TASKS TO PERFORM:
1/ List every other name by which the Pengjia Islet text says the islet is also known.
2/ According to the Pengjia Islet text below, what was the estimated value of the catch taken by the Japanese fishing boats in September 1984?
3/ Duplicate the part of the Pengjia Islet text that opens with the words containing "Pengjia Islet (), also" and closes with "20 million TWD.".

READING TEXT:
Pengjia Islet (), also known as P'eng-chia Hsü, Hōka-sho, Agincourt, Dashihshan Islet, Chaolai Islet, P'eng-chia Yü or Pengchia Islet, is an islet north of Taiwan and is administered under Zhongzheng District, Keelung City. It is under Taiwanese military control and cannot be visited by ordinary citizens.

History
In September 1984, forty plus fishing boats from Japan intruded on the territorial waters of Pengchia Islet (Pengjia Islet). Their catch was estimated to be worth 20 million TWD.

On 7 September 2012 and again on 9 April 2016, President Ma Ying-jeou visited Pengjia Islet.

Geography
Pengjia Islet part of Zhongzheng, Keelung, Taiwan (ROC). The islet is located to the northeast of Keelung. The islet is surrounded by cliffs on its eastern, southern and northern sides. On the western side, the sea is full of reef and rocks. The only safe way to land on the island is via the dock on the western side.

DATASET CONTENT:
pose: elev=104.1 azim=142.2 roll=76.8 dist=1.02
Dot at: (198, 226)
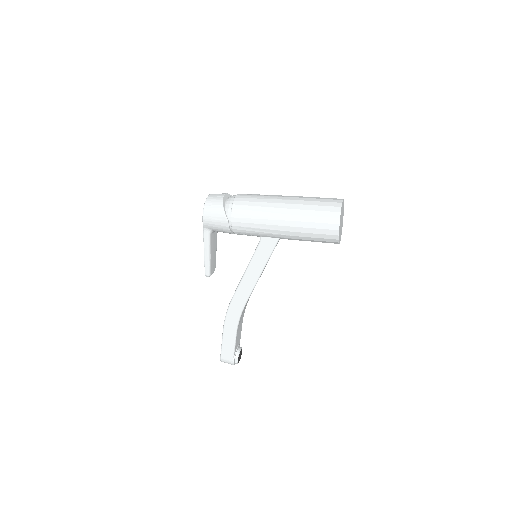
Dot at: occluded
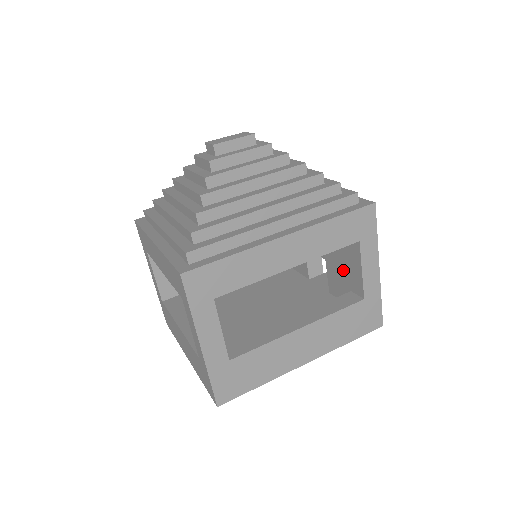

RESPONSES PER TASK:
1/ P'eng-chia Hsü, Hōka-sho, Agincourt, Dashihshan Islet, Chaolai Islet, P'eng-chia Yü, Pengchia Islet

2/ 20 million TWD

3/
Pengjia Islet (), also known as P'eng-chia Hsü, Hōka-sho, Agincourt, Dashihshan Islet, Chaolai Islet, P'eng-chia Yü or Pengchia Islet, is an islet north of Taiwan and is administered under Zhongzheng District, Keelung City. It is under Taiwanese military control and cannot be visited by ordinary citizens.

History
In September 1984, forty plus fishing boats from Japan intruded on the territorial waters of Pengchia Islet (Pengjia Islet). Their catch was estimated to be worth 20 million TWD.